文档节选:
----------

上面的流程将模型文件读到FlatBuffers的Model数据结构中,具体数据结构定义可以见schema.fbs。接下去,需要文件中的数据映射成对应可以执行的op数据结构。这个工作主要由InterpreterBuilder完成。

/nativeinterpreter_jni.cc的createInterpreter()函数是将模型文件映射成可以执行的op的入口函数。
JNIEXPORT jlong JNICALL
Java_org_tensorflow_lite_NativeInterpreterWrapper_createInterpreter(
    JNIEnv* env, jclass clazz, jlong model_handle, jlong error_handle,
    jint num_threads) {
  tflite::FlatBufferModel* model = convertLongToModel(env, model_handle);
  if (model == nullptr) return 0;
  BufferErrorReporter* error_reporter =
      convertLongToErrorReporter(env, error_handle);
  if (error_reporter == nullptr) return 0;
  //先注册op,将op的实现和FlatBuffers中的index关联起来。
  auto resolver = ::tflite::CreateOpResolver();
  std::unique_ptr<tflite::Interpreter> interpreter;
  //解析FlatBuffers,将配置文件中的内容映射成可以执行的op实例。

----------

所给材料:
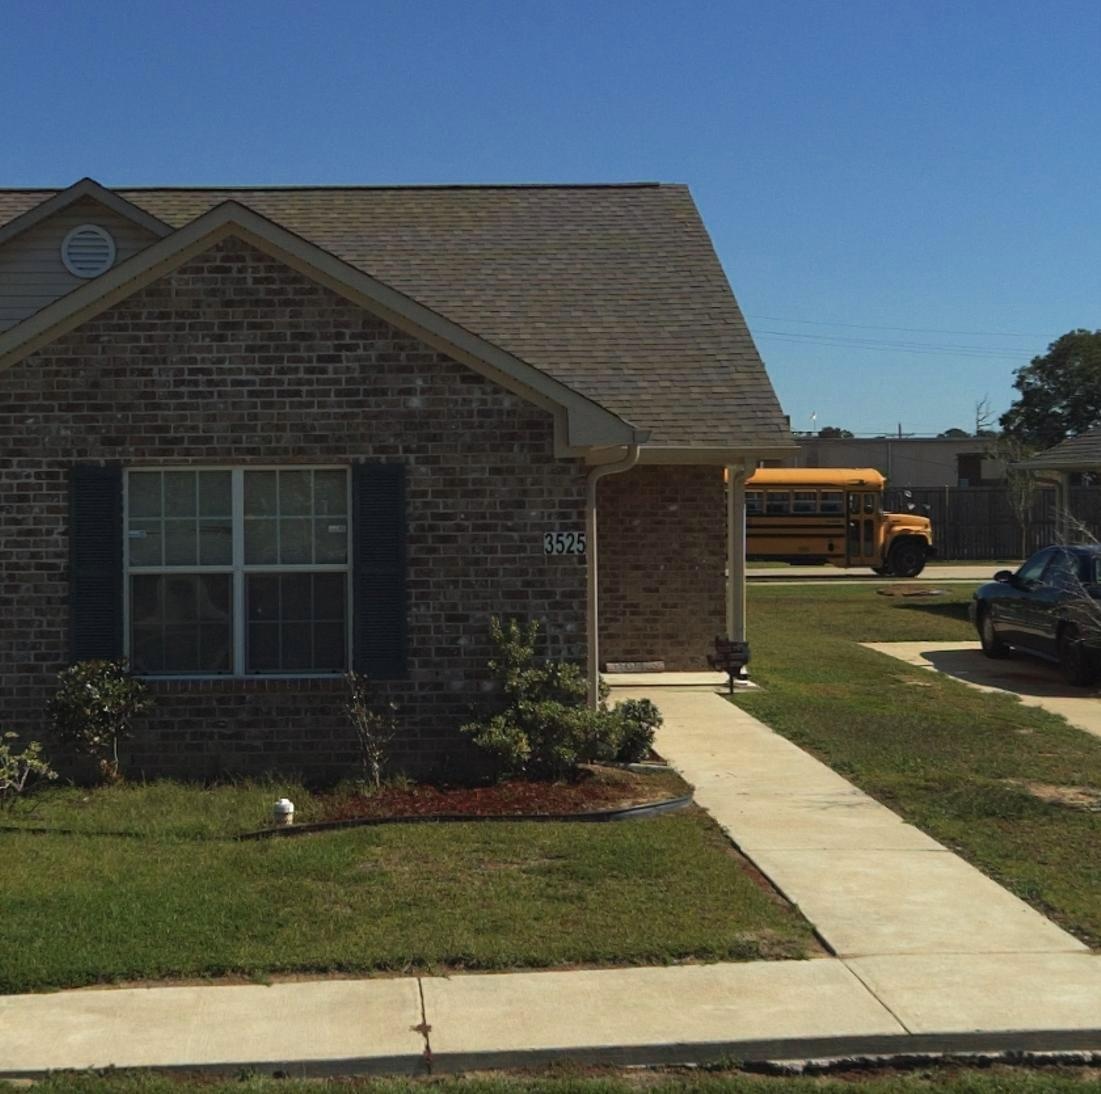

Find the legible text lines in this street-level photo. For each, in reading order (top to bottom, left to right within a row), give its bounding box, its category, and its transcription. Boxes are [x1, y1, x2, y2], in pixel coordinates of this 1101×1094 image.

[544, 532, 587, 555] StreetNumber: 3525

----------

目标:
判断下面三项说法是否符合上方文档节选的内容，每项答“是”或“否”，并原样引出起决定作用的原文。(a) 把文件中的数据映射成可执行op的工作主要由InterpreterBuilder完成。(b) createInterpreter()中，若model为空指针，函数返回0。(c) 代码先解析FlatBuffers，之后才注册op。

完成结果:
(a) 是。“这个工作主要由InterpreterBuilder完成。”
(b) 是。“if (model == nullptr) return 0;”
(c) 否。“//先注册op,将op的实现和FlatBuffers中的index关联起来。”